Transforming Sibling Squabbles into Lifelong Bonds

by | May 22, 2024

Sibling rivalry – the bane of many a parent’s existence? The very term can leave parents quaking in their boots. While the constant squabbles can be trying, research suggests sibling rivalry is not just inevitable but an essential aspect of a child’s social and emotional development 

Understanding Sibling Rivalry:

So, what exactly is sibling rivalry? Well, according to the experts at the South African College of Applied Psychology (SACAP), it’s the competition or negative feelings that can pop up between siblings, whether they’re from biological or blended families, highlights Social Worker Pauline Sevitz. And it’s not that surprising, really. After all, siblings often spend more time together than with their parents, especially in today’s busy world.

SACAP further highlights the complexity of sibling bonds, influenced by factors like parental behaviour, birth order, personality differences, and external experiences. Their research suggests rivalry can be more intense when children are close in age and the same gender, with studies indicating it’s more prevalent between brothers and most severe with twins.

While sibling squabbles might feel like an all-out war sometimes, remember, it’s a normal part of development. Here are some tips to navigate this stage effectively.

Here’s how to navigate this stage and turn those early conflicts into a foundation for unshakeable sibling relationships:

Why the Rivalry Matters:

Believe it or not, through sibling interactions, young children gain crucial life skills:

  • Negotiation and Compromise: Sibling rivalry is a natural training ground for these essential skills. As they squabble over toys or attention, they learn to advocate for themselves, listen to others, and find solutions that work for everyone.
  • Emotional Regulation:  Sibling interactions are a whirlwind of emotions – frustration, anger, jealousy, and sometimes, even joy. These are huge emotions for tiny people to experience and manage. Experiencing these emotions with a sibling allows them to learn healthy ways to express and manage them (Dunn, J., 2001).
  • Theory of Mind refers to understanding that others have thoughts, feelings, and desires.

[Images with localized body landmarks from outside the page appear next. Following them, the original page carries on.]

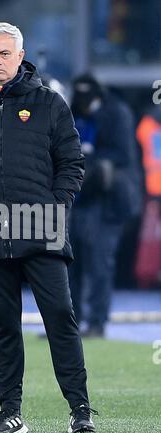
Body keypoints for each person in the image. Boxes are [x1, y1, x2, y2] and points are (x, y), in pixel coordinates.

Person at [0, 22, 98, 433]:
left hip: (41, 227)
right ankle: (10, 412)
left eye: (5, 54)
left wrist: (56, 208)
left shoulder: (50, 104)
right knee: (4, 324)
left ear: (20, 57)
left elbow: (72, 164)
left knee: (60, 315)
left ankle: (80, 409)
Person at [69, 74, 139, 338]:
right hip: (80, 199)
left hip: (108, 200)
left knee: (99, 261)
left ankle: (97, 322)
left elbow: (123, 155)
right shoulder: (74, 113)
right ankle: (70, 323)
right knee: (69, 263)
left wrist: (93, 164)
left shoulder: (116, 113)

Sibling rivalry provides opportunities for children to see the world from another’s perspective, fostering empathy and understanding (Jenkins, J. M., & Astington, J. W., 1996).
  • Social Skills:  Sharing, taking turns, and resolving conflicts are skills honed through sibling interactions. These skills are crucial for future friendships and navigating the complexities of social life.

Taming the Tantrums:

Ok, mums and dads, this is a lot of self-talk while working through the tantrums. Remember, the goal is not to eliminate conflict (as humans, we’re constantly navigating conflict) but to help your little ones manage it constructively. Here are some research-backed strategies:

  • Focus on the Feeling: Validate their emotions before addressing the situation. “I see you’re feeling frustrated because you wanted the red truck too.” This helps them identify their feelings and develop healthy emotional expression (American Academy of Child and Adolescent Psychiatry https://www.aacap.org/).
  • Offer Alternatives & Scaffold Solutions:  Instead of forcing sharing, offer choices and guide them towards solutions. Speak in a language they understand and encourage sharing through taking turns. 
  • Separate When Needed:  Sometimes, a cool-down period is necessary (Maybe the meme of the get-a-long short won’t always work). Give your little ones space to calm down. Even as adults, you sometimes need space to calm down when frustrated. 

Building Bonds:

Parents are instrumental in helping shape nurturing and solid sibling bonds. The power lies in your hands to help shape your little ones’ perspective on being kind, cooperative and empathetic.

  • Celebrate Cooperation: Point out moments of kindness and teamwork. “Look how nicely you two are sharing the blocks!” This reinforces positive behaviour and encourages future cooperation.
  • One-on-One Time:  Schedule special activities with each child. This shows them they’re both unique and loved individually. As your little ones grow, get to know them as individuals outside their relationship with their siblings. 
  • Teamwork Makes the Dream Work: Encourage collaborative play. “Can you two work together to build the tallest tower?” This fosters a sense of shared accomplishment (Bigelow, B. C., & Laursen, B., 2018).
  • Embrace Differences:  Even twins are not the same little people. Acknowledge their unique personalities and interests. This helps them appreciate each other’s individuality and build a stronger bond.
  • Lead by Example:  Show your children how to resolve conflicts peacefully through open communication and compromise. If you have siblings or close friends, model what a loving and patient relationship looks like when they’re around. 

You can transform those early conflicts into a foundation for a lifelong and supportive sibling bond with patience and understanding. After all, these tiny titans are not just rivals but teammates on life’s journey! Encourage them to understand they will always have one another.

References:
  • Bigelow, B. C., & Laursen, B. (2018). Sibling relationships and social development: A dynamic and transactional perspective. Child Development, 89(2), 437-453. https://www.ncbi.nlm.nih.gov/pmc/articles/PMC10046914/
  • Dunn, J. (2001). Sibling relationships and emotional development. Current Directions in Child Development.